Frequently asked questions
- What is a strangle on PHVS?
- A strangle on PHVS is the strangle strategy applied to PHVS (stock). The strategy is structurally neutral / high-volatility (long premium, OTM): A long strangle buys an OTM call and an OTM put at offset strikes, cheaper than a straddle but requiring a larger underlying move to profit since both wings start out-of-the-money. With PHVS stock trading near $30.53, the strikes shown on this page are snapped to the nearest listed PHVS chain strike and the premiums come straight from the end-of-day bid/ask midpoint.
- How are PHVS strangle max profit and max loss calculated?
- Upside max profit is unbounded; downside max profit is bounded at the put strike minus the combined debit (reached at zero). Max loss equals the combined debit times 100 (reached anywhere between the two OTM strikes). Two breakevens at call-strike plus debit and put-strike minus debit. For the PHVS strangle priced from the end-of-day chain at a 30-day expiry (ATM IV 73.60%), the computed maximum profit is unbounded per contract and the computed maximum loss is unbounded per contract. Live intraday quotes will differ as the chain moves through the trading session.
- What is the breakeven for a PHVS strangle?

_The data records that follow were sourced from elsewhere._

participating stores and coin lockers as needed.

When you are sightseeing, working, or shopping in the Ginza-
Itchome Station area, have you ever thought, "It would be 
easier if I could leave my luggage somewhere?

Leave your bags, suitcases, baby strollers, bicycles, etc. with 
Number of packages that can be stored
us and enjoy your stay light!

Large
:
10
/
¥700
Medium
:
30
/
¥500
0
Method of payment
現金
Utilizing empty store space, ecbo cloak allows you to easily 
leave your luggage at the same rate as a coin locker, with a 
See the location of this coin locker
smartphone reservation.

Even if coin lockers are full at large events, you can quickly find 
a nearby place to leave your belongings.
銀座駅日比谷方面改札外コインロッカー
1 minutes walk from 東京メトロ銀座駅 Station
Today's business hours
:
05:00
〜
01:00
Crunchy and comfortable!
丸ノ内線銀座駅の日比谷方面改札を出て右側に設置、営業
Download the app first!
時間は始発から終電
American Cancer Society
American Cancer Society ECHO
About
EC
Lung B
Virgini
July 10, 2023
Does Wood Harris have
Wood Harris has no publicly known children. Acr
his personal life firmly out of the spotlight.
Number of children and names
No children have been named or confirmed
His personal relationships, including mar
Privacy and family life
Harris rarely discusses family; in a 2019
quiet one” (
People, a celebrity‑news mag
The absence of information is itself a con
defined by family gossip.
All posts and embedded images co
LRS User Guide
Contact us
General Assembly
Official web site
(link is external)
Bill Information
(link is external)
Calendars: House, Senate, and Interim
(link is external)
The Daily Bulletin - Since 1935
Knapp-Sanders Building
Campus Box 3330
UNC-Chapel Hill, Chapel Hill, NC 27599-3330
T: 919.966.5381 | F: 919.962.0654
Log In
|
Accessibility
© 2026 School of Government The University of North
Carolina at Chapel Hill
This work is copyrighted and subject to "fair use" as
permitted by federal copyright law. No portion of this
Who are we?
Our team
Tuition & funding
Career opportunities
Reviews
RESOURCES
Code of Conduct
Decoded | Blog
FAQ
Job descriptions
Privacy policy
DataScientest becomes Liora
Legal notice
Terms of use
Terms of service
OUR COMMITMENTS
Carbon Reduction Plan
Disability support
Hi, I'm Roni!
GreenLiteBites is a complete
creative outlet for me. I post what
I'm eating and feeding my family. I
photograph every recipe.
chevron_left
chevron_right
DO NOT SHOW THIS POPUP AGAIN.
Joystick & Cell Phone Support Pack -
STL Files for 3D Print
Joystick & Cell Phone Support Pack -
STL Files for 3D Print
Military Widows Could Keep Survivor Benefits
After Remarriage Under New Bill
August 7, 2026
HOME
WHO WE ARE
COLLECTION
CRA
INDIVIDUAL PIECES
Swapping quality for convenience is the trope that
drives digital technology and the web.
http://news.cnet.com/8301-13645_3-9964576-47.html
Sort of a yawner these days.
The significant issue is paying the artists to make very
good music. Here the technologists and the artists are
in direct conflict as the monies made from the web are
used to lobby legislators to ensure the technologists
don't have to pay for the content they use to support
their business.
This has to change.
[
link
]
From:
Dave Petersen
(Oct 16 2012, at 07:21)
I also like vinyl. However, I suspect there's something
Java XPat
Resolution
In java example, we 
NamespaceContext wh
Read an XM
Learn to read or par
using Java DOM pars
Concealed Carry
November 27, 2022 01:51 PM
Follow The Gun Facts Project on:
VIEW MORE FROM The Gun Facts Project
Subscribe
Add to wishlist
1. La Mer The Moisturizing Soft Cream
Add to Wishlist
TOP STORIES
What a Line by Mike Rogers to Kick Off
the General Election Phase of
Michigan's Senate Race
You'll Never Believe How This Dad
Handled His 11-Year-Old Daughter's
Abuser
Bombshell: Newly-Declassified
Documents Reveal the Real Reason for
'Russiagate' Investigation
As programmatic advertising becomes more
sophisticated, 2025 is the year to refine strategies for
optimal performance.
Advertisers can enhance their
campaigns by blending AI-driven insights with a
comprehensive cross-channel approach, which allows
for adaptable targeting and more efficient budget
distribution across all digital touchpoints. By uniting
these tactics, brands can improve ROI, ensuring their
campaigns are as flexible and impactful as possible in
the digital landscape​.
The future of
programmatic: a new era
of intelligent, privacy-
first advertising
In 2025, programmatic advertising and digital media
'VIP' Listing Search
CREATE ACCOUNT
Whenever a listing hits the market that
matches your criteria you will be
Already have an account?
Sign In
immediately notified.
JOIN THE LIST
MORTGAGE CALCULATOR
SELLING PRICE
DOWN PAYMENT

- The breakeven for the PHVS strangle priced on this page is no defined breakeven on the modeled curve at expiration, derived from end-of-day chain premiums. Breakeven is the underlying price at which the strategy's P&L crosses zero ignoring transaction costs and assignment risk. The current PHVS market-implied 1-standard-deviation expected move is approximately 21.10%; if the move sits well outside the breakeven distance, the structure's risk-reward becomes correspondingly tighter.
- When should you consider a strangle on PHVS?
- Strangles on PHVS are the cheaper cousin of the straddle - traders use them when they want a large directional move but are willing to give up the inner-strike sensitivity in exchange for a lower up-front debit on the PHVS chain.
- How does current PHVS implied volatility affect this strangle?
- Current PHVS ATM IV is 73.60%; IV rank context is unavailable in the current snapshot.